[Records to use]
————

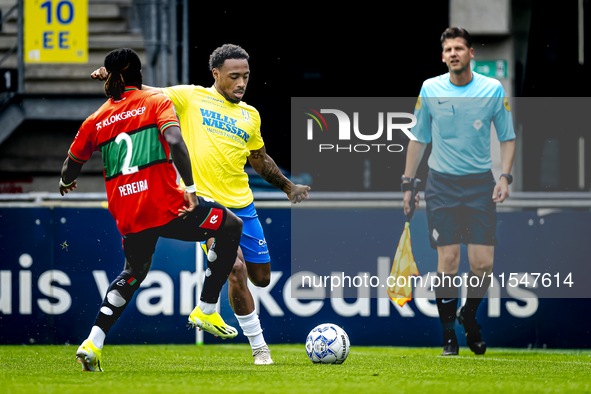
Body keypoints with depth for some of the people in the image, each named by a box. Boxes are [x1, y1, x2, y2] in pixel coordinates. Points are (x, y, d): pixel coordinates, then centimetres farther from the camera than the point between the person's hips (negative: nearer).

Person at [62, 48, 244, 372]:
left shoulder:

————

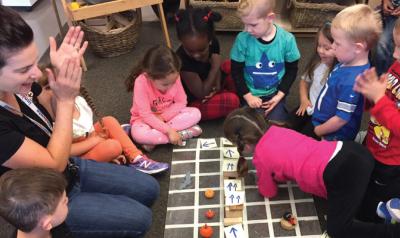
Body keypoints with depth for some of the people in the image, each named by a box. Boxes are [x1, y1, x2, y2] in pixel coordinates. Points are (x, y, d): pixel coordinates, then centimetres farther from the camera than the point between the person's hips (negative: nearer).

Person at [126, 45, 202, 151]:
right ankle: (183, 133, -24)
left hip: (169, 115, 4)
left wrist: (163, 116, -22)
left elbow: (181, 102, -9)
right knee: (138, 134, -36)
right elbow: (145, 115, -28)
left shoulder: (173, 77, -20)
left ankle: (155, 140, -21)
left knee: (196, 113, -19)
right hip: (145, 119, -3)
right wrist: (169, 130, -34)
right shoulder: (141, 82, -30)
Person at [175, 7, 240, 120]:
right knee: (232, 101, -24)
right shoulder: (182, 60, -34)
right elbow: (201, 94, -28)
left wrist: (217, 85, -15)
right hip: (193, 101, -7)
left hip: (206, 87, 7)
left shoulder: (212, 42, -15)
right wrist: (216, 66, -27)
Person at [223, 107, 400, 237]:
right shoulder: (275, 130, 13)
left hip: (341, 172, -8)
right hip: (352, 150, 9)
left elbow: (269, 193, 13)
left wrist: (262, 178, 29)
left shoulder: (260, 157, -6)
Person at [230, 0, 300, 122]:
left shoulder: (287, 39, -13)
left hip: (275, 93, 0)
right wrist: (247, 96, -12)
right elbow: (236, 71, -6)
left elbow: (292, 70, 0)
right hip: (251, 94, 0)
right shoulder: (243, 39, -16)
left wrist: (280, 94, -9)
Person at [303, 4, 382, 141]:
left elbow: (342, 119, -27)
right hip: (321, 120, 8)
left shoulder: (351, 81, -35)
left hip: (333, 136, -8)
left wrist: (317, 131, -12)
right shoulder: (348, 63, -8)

————

[The problem] Working from the material above, retype exactly the lines from the one with "left elbow: (292, 70, 0)" through the one with "left wrist: (317, 131, -12)", both included, and only those lines.

[Expected output]
left elbow: (292, 70, 0)
right hip: (251, 94, 0)
right shoulder: (243, 39, -16)
left wrist: (280, 94, -9)
Person at [303, 4, 382, 141]:
left elbow: (342, 119, -27)
right hip: (321, 120, 8)
left shoulder: (351, 81, -35)
left hip: (333, 136, -8)
left wrist: (317, 131, -12)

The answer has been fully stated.